The pattern of X inactivation in lymphocyte DNA was investigated in 107 Duchenne muscular dystrophy (DMD) and Becker muscular dystrophy (BMD) carriers (102 asymptomatic and 5 manifesting carriers) and 117 normal female controls of different ages, with the aim: a) to analyze the pattern of X inactivation in blood DNA of a large number of DMD/BMD carriers as compared to normal female controls; b) to determine if there is a decrease in serum creatine kinase (CK) levels with age in obligate DMD/BMD carriers; c) to determine if there is a correlation between X-chromosome inactivation and serum CK among asymptomatic DMD/BMD carriers of different ages or with different clinical manifestations in symptomatic carriers.
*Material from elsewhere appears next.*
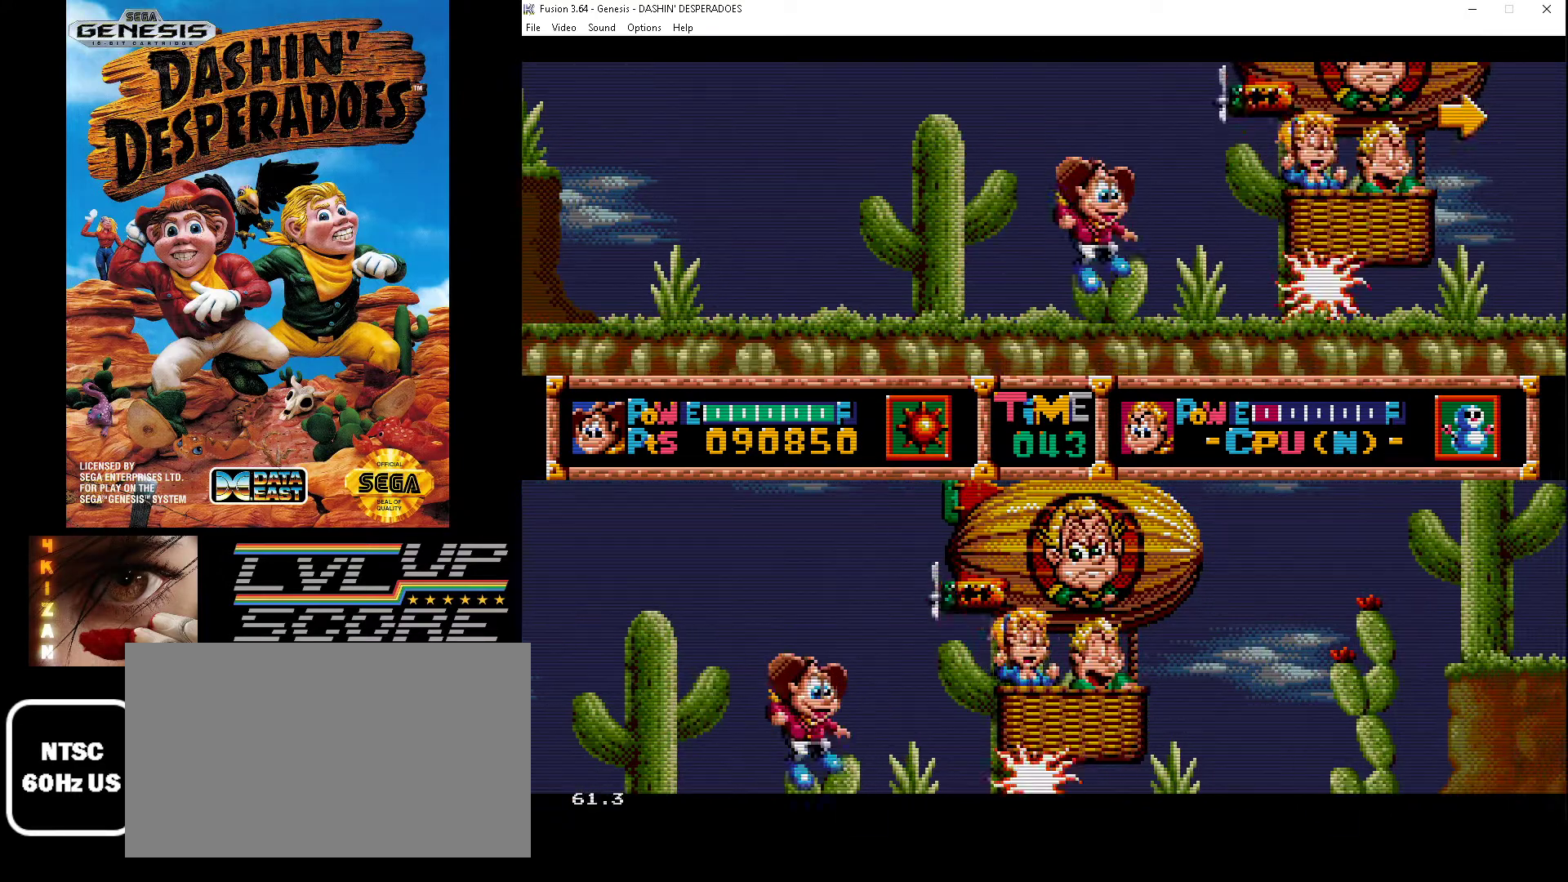
{"buttons": ["B", "C", "DPAD_RIGHT"], "events": [[100, "B", "up"], [133, "C", "up"], [200, "B", "down"], [200, "DPAD_RIGHT", "down"], [233, "C", "down"]]}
A high proportion of females showed extremely skewed X inactivation (>90% of one X preferentially inactivated), which was almost the same among carriers and normal controls (19 and 24%, respectively). The mean serum CK was significantly greater among young (<20 years old) than adult (>20 years old) DMD/BMD carriers and it decreased significantly until age 20 with an apparent stabilization afterwards. No statistically significant correlation was found between the proportion of active X DMD in blood and serum CK activity in DMD/BMD carriers although it was higher among those less than 20 years old. Our observations suggest that highly skewed X-chromosome pattern in blood (with preferential inactivation of the X N chromosome) is not enough to predict that a young DMD carrier will develop muscular weakness. Am.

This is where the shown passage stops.